## Exercise details
Scan the data, and whenever a line contains "graph", copy it.

## Available records
=-=-=
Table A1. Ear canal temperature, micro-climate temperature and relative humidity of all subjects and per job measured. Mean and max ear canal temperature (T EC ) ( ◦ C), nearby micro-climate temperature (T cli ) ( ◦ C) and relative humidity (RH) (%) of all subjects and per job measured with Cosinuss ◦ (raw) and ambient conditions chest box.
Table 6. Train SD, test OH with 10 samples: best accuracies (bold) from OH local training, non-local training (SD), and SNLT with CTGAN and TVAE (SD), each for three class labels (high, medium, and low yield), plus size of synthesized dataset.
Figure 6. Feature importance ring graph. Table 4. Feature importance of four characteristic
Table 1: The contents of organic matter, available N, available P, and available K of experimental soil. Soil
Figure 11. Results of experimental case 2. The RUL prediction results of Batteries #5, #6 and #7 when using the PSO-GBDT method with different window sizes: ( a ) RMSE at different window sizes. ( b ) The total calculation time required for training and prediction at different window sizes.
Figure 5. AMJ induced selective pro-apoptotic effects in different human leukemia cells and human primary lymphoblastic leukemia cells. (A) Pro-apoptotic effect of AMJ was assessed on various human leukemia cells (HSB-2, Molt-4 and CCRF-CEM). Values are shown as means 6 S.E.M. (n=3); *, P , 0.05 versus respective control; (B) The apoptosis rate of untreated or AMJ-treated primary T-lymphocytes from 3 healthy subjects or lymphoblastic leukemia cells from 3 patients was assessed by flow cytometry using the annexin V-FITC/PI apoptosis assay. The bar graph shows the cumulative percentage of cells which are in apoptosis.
=-=-=
## Response to this exercise
Figure 6. Feature importance ring graph. Table 4. Feature importance of four characteristic
Figure 5. AMJ induced selective pro-apoptotic effects in different human leukemia cells and human primary lymphoblastic leukemia cells. (A) Pro-apoptotic effect of AMJ was assessed on various human leukemia cells (HSB-2, Molt-4 and CCRF-CEM). Values are shown as means 6 S.E.M. (n=3); *, P , 0.05 versus respective control; (B) The apoptosis rate of untreated or AMJ-treated primary T-lymphocytes from 3 healthy subjects or lymphoblastic leukemia cells from 3 patients was assessed by flow cytometry using the annexin V-FITC/PI apoptosis assay. The bar graph shows the cumulative percentage of cells which are in apoptosis.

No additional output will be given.